(Given text):
------------------------
Fablab Festival, organized by Artilect, will be held in Toulouse on May 6-10. More than 40 labs and 4,000 visitors are expected. As a partner of the event, Makery met the founder of Artilect, Nicolas Lassabe.
Since 2011Artilect has been hosting annual fab conferences in Toulouse, bringing together the movers and shakers of the French lab scene. This year, France’s oldest fablab had the grander vision to organize Fablab Festival over 5 full days, from May 6-10. About 40 labs from a non-exhaustive list, plotted on the Makery map below, will be present in Toulouse, hailing from Nantes, Calais, Amiens, Lyon, Paris, Montpellier, Grenoble, Brest, Caen…
While the majority of labs expected to participate have signed theMIT Fab Foundation’s Fab Charter, Lassabe insists that “the event is open to all”, and especially to foreign labs. Delegations from Ouagalab (Burkina Faso), FabLab Dhahran (Saudi Arabia), fablabs from Barcelona and Sevilla, Holland and even São Paulo are announced.
4,000 visitors expected over 5 days: school groups on Wednesday and Thursday, fablabs from Thursday through Sunday, the general public over the weekend. “And it’s all free!”
There should be something for everyone, as the full program includes activities that use both hands and brains.
In order: 8 conferences (including Tomas Diez and Jean-Louis Fréchin), 10 round tables (including two moderated by Makery), 16 brainstorming sessions, 25 project presentations and 50 practical workshops. Impossible to do it all, visitors will have to choose between listening to the founding father of fablabs Neil Gershenfeld (via video conference), debating the benefits of university fablabs, building robots, piloting a drone, taking the first steps into aquaponics, etc. The goal is to represent labs in all their diversity.
Speaking of diversity… Lassabe sets the tone from the outset: “One of the points of Fablab Festival is to lay the foundation for a French lab network.” Ahead of the long holiday weekend beginning on May 8, the mailing lists of French fablabs have been buzzing with activity. Will this network consist of several concentric networks, with fablabs directly affiliated with the Fab Foundation at its core? “We need to work on the why. If we have the why, the reason for the network, everything else will follow,” says Lassabe.
The latest network or a network at last?
------------------------
(Stored data):

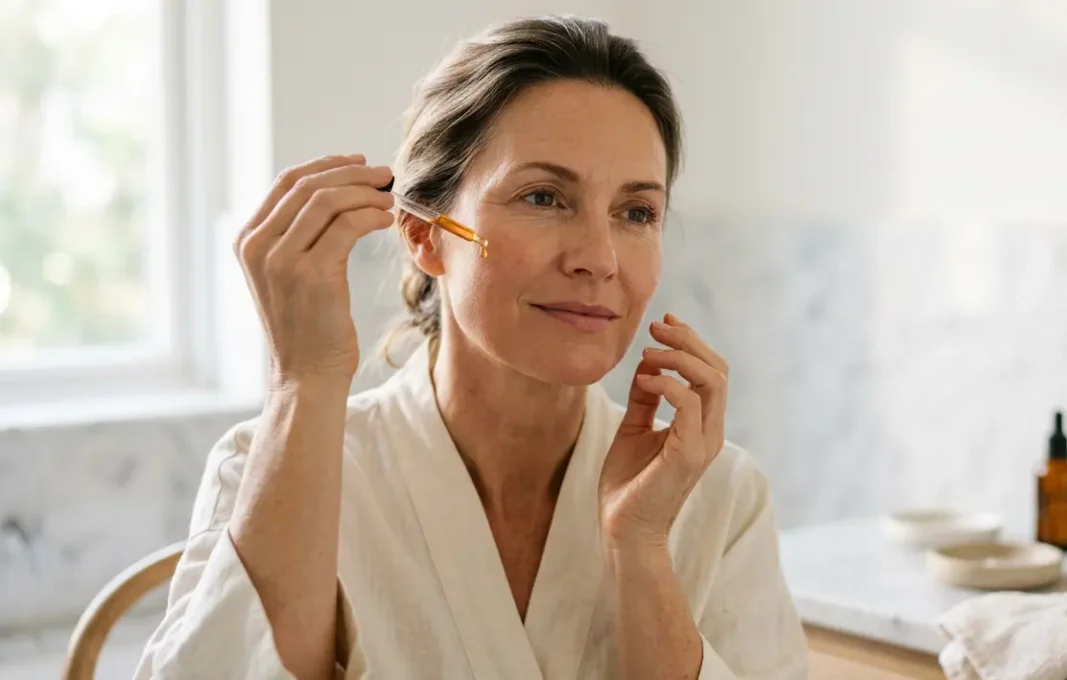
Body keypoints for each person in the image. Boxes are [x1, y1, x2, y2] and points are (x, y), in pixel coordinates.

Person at [134, 15, 808, 680]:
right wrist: (303, 380)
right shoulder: (278, 467)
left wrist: (641, 550)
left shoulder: (718, 496)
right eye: (544, 197)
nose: (599, 259)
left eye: (636, 213)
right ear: (425, 235)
------------------------
(Description of the task): Recast the paragraph of the festival article that begins "In order: 8 conferences" as a bulleted list, keeping its main facts. Rely only on the festival article for this work, not the material.

(Response):
- 8 conferences, including Tomas Diez and Jean-Louis Fréchin
- 10 round tables, two of them moderated by Makery
- 16 brainstorming sessions
- 25 project presentations
- 50 practical workshops
- Visitors cannot do it all and must choose, for example between hearing Neil Gershenfeld, founding father of fablabs, by video conference; debating the benefits of university fablabs; building robots; piloting a drone; and taking first steps into aquaponics
- Goal: to represent labs in all their diversity